Ökonom Heiner Flassbeck: "Griechenland ist nicht pleite"

Wenn die Euro-Staaten schnell helfen, sei die Krise zu beherrschen, sagt der Ökonom Heiner Flassbeck, "dieses ganze Gerede vom Staatsbankrott ist kompletter und gefährlicher Blödsinn".

Bild: dpa

taz: Herr Flassbeck, ist Griechenland fast bankrott oder schon komplett pleite?

Heiner Flassbeck: Weder das eine noch das andere. In Ländern wie Griechenland und Deutschland stehen den Schulden riesige Vermögenswerte gegenüber. Schon darum ist dieses ganze Gerede vom Staatsbankrott kompletter und gefährlicher Blödsinn.

Die Investoren auf den Finanzmärkten verlangen bis zu 16 Prozent Zinsen, wenn sie Griechenland Geld leihen. Der Finanzminister hat erklärt, keine Staatspapiere mehr verkaufen zu können. Ist die Situation nicht beängstigend?

Heiner Flassbeck (59) arbeitet bei der Handelskonferenz der UN in Genf. Unter Bundesfinanzminister Oskar Lafontaine war er Staatssekretär, zuvor arbeitete er am Deutschen Institut für Wirtschaftsforschung.

Doch, Griechenland ist zum Spielball der Spekulanten geworden. Den Teufelskreis aus steigenden Zinsen für griechische Anleihen und wachsender Panik müssen und können die Regierungen in Europa aber unterbrechen.

Kann man angesichts der griechischen Schulden allein die Finanzinvestoren verantwortlich für die Krise machen?

Siehe oben. Die eigentliche Ursache dieser Verwerfungen aber liegt tiefer. Griechenland und der Rest Südeuropas haben so hohe Schulden, weil sie zu wenig konkurrenzfähig sind. Das ist nicht nur deren Schuld, sondern auch Deutschland hat dazu erheblich beigetragen, indem es Lohndumping auf den internationalen Märkten betrieb.

Könnten die Griechen die Nerven verlieren, ihre Sparkonten räumen, die Banken zusammenbrechen, so dass wir auch in Deutschland in die nächste Bankenkrise kommen?

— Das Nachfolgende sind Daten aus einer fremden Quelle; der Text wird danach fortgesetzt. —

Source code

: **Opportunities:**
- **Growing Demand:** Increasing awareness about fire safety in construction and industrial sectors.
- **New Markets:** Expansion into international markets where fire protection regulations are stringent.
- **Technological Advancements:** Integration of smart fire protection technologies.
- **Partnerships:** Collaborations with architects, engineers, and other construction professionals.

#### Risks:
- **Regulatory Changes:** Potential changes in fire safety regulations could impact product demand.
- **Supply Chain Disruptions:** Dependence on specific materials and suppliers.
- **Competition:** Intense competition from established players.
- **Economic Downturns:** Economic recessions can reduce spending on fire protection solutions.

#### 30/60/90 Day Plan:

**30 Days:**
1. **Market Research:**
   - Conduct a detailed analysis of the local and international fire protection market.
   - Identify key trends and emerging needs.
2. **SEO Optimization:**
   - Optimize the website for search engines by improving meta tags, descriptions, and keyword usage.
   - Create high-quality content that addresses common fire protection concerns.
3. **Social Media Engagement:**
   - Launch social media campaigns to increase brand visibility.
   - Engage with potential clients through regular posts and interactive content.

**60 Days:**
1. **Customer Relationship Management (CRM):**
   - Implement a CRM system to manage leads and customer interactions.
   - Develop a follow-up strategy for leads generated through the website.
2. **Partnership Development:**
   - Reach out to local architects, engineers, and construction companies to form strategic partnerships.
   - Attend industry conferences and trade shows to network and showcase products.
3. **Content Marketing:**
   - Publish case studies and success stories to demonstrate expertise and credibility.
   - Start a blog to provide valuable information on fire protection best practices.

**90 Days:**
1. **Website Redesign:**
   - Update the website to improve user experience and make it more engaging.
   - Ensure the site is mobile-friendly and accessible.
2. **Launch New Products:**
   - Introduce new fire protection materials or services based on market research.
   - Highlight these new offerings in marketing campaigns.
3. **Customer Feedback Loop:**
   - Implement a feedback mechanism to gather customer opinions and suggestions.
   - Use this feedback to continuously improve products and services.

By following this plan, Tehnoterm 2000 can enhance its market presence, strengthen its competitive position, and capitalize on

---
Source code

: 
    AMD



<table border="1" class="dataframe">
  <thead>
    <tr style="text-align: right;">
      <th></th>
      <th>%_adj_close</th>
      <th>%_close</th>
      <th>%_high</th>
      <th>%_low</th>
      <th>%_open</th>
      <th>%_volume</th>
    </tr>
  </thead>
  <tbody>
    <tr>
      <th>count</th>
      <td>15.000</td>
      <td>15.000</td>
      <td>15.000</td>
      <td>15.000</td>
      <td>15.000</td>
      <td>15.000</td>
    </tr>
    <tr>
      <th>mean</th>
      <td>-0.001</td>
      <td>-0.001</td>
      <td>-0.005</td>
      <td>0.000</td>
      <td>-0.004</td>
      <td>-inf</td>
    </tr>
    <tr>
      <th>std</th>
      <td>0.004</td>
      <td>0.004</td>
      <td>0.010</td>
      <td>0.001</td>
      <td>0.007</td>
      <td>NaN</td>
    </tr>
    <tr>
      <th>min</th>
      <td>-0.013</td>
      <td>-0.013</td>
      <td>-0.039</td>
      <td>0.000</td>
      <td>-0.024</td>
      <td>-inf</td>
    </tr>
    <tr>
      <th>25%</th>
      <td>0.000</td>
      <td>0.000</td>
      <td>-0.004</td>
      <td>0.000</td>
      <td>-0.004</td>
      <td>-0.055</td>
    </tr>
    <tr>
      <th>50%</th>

Diese Gefahr kann man nicht ignorieren. Aber wir sind ihr nicht hilflos ausgeliefert. Die Regierungen des Euro-Raumes haben genug Macht, gegen den Wahnsinn des Marktes vorzugehen und die Angst der Privatanleger zu zerstreuen. Glücklicherweise scheinen jetzt auch die Letzten in Berlin zu erkennen, dass Europa schlicht und einfach mit Kapital eine Überbrückung bieten muss.

Hat Deutschland die Hilfe zu lange blockiert?

Nicht nur in Berlin, sondern auch in Brüssel hat man den richtigen Zeitpunkt zum Eingreifen verpasst. Schon vor einem Jahr hätte die große Koalition aus Union und SPD begreifen müssen, dass eine Euro-Anleihe zu niedrigen Zinsen aufgelegt wird. Das hätte die jetzige Krise verhindert, weil es die Abhängigkeit Griechenlands und anderer Defizitländer von den privaten Kapitalmärkten verringert hätte.

SPD, Linke und Grüne fordern, den Privatbanken einen Teil der Verluste aufzubürden. Richtig?

Das ist Quatsch. Viele Banken sind immer noch selbst gefährdet, andere zocken mit. Hier geht es darum, den Markt in seine Schranken zu verweisen - dazu holt man ihn nicht ins Boot.

Wieso so milde?

Das hat nichts mit Milde zu tun. Ich sage: Hier gibt es keine Verluste abzuschreiben. Griechenland bedient seine Staatsanleihen und zahlt die Zinsen. Das Land ist nicht zahlungsunfähig. Damit das so bleibt, braucht es ein paar Milliarden Euro auf dem Umweg, dass andere Regierungen den Engpass am Kapitalmarkt überbrücken. Dann ist der Spuk der sogenannten Schuldenkrise sofort vorbei. Für ganz Europa wird dabei kein Cent mehr an Staatsverschuldung entstehen. Es handelt sich um Kredite, nicht Geschenke.

Was wäre nach der Überwindung der akuten Krise zu tun?

Deutschland muss darauf verzichten, die Wettbewerbsfähigkeit seiner Wirtschaft weiter auf Kosten anderer Nationen zu steigern. Konkret bedeutet das: Die Löhne der Beschäftigten sollten hier stärker zunehmen. Deutschland würde selbst dann für lange Zeit seine Marktanteile halten. Deutsche Waren würden aber allmählich relativ teurer und die anderen billiger. Der Export der Mittelmeerländer nähme zu, ihre Einnahmen stiegen, die Verschuldung sänke.